What the task requires: Starting with the first line of the listing, quote each line exactly until and including the one with "absolute; inset: 0;", leaving pictures out.

Extracted information:

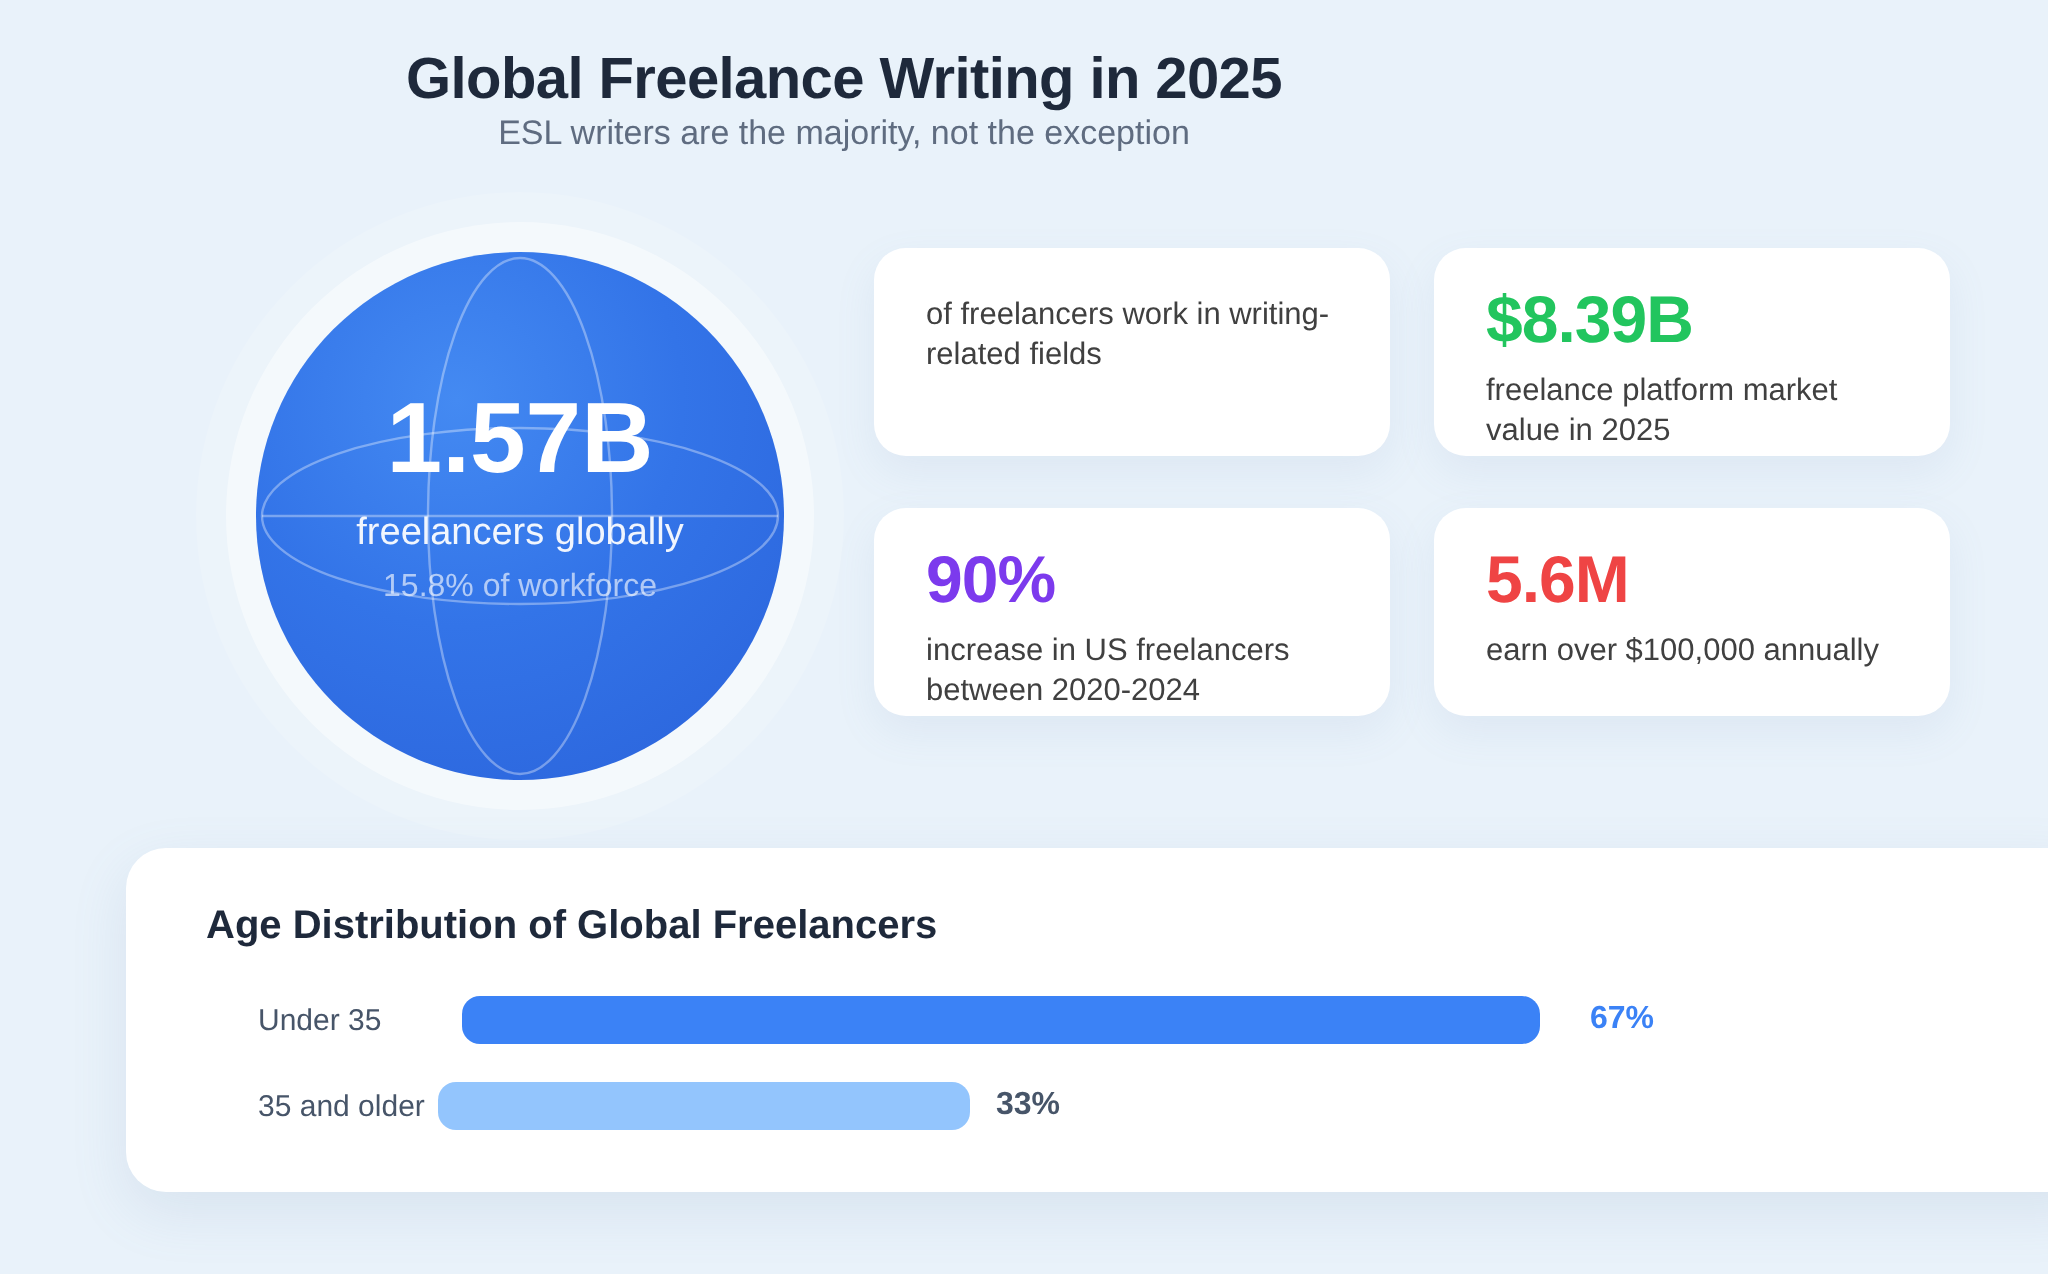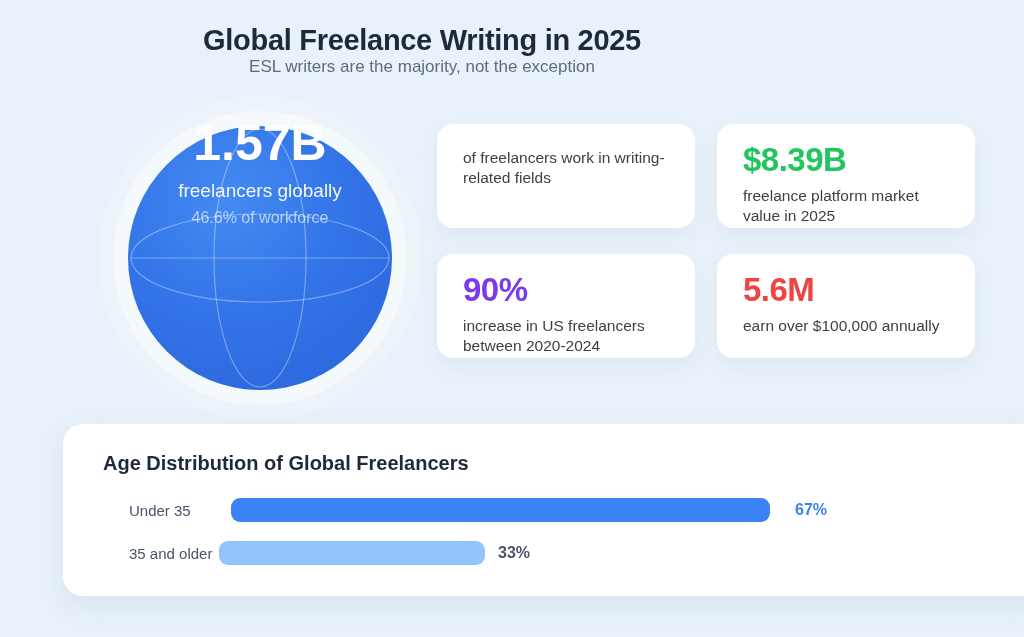--- a/index.html
+++ b/index.html
@@ -13,21 +13,21 @@
   .header { position: absolute; top: 24px; left: 0; width: 844px; text-align: center; }
   .title { font-size: 29px; font-weight: bold; color: #1e293b; letter-spacing: -0.3px; }
   .subtitle { margin-top: 0; font-size: 17px; color: #5f6c80; }
 
   
   .globe {
     position: absolute; left: 128px; top: 126px;
     width: 264px; height: 264px; border-radius: 50%;
     background: radial-gradient(circle at 38% 28%, #448af2 0%, #3374e8 45%, #2a62da 100%);
     box-shadow: 0 0 0 15px rgba(255,255,255,0.45), 0 0 0 30px rgba(255,255,255,0.15);
-    display: flex; flex-direction: column; align-items: center; 
+    display: flex; flex-direction: column; align-items: center; justify-content: center;
   }
   .globe svg { position: absolute; inset: 0; }
   .globe-text { position: relative; text-align: center; transform: translateY(-12px); }
   .globe-value { font-size: 50px; font-weight: bold; color: #ffffff; }
   .globe-label { margin-top: 8px; font-size: 19px; color: rgba(255,255,255,0.93); }
   .globe-sublabel { margin-top: 7px; font-size: 16px; color: rgba(255,255,255,0.62); }
 
   
   .stat-card {
     position: absolute; width: 258px; height: 104px;
@@ -69,21 +69,21 @@
   <svg viewBox="0 0 264 264" width="264" height="264">
     <g fill="none" stroke="rgba(255,255,255,0.35)" stroke-width="1.2">
       <ellipse cx="132" cy="132" rx="46" ry="129"></ellipse>
       <ellipse cx="132" cy="132" rx="129" ry="44"></ellipse>
       <line x1="3" y1="132" x2="261" y2="132"></line>
     </g>
   </svg>
   <div class="globe-text">
     <div class="globe-value">1.57B</div>
     <div class="globe-label">freelancers globally</div>
-    <div class="globe-sublabel">46.6% of workforce</div>
+    <div class="globe-sublabel">15.8% of workforce</div>
   </div>
 </div>
 
 <div class="stat-card c1">
   <div class="stat-desc">of freelancers work in writing-related fields</div>
 </div>
 
 <div class="stat-card c2">
   <div class="stat-value" style="color: rgb(34, 197, 94);">$8.39B</div>
   <div class="stat-desc">freelance platform market value in 2025</div>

Output of the task:
--- a/index.html
+++ b/index.html
@@ -13,21 +13,21 @@
   .header { position: absolute; top: 24px; left: 0; width: 844px; text-align: center; }
   .title { font-size: 29px; font-weight: bold; color: #1e293b; letter-spacing: -0.3px; }
   .subtitle { margin-top: 0; font-size: 17px; color: #5f6c80; }
 
   
   .globe {
     position: absolute; left: 128px; top: 126px;
     width: 264px; height: 264px; border-radius: 50%;
     background: radial-gradient(circle at 38% 28%, #448af2 0%, #3374e8 45%, #2a62da 100%);
     box-shadow: 0 0 0 15px rgba(255,255,255,0.45), 0 0 0 30px rgba(255,255,255,0.15);
-    display: flex; flex-direction: column; align-items: center; 
+    display: flex; flex-direction: column; align-items: center; justify-content: center;
   }
   .globe svg { position: absolute; inset: 0; }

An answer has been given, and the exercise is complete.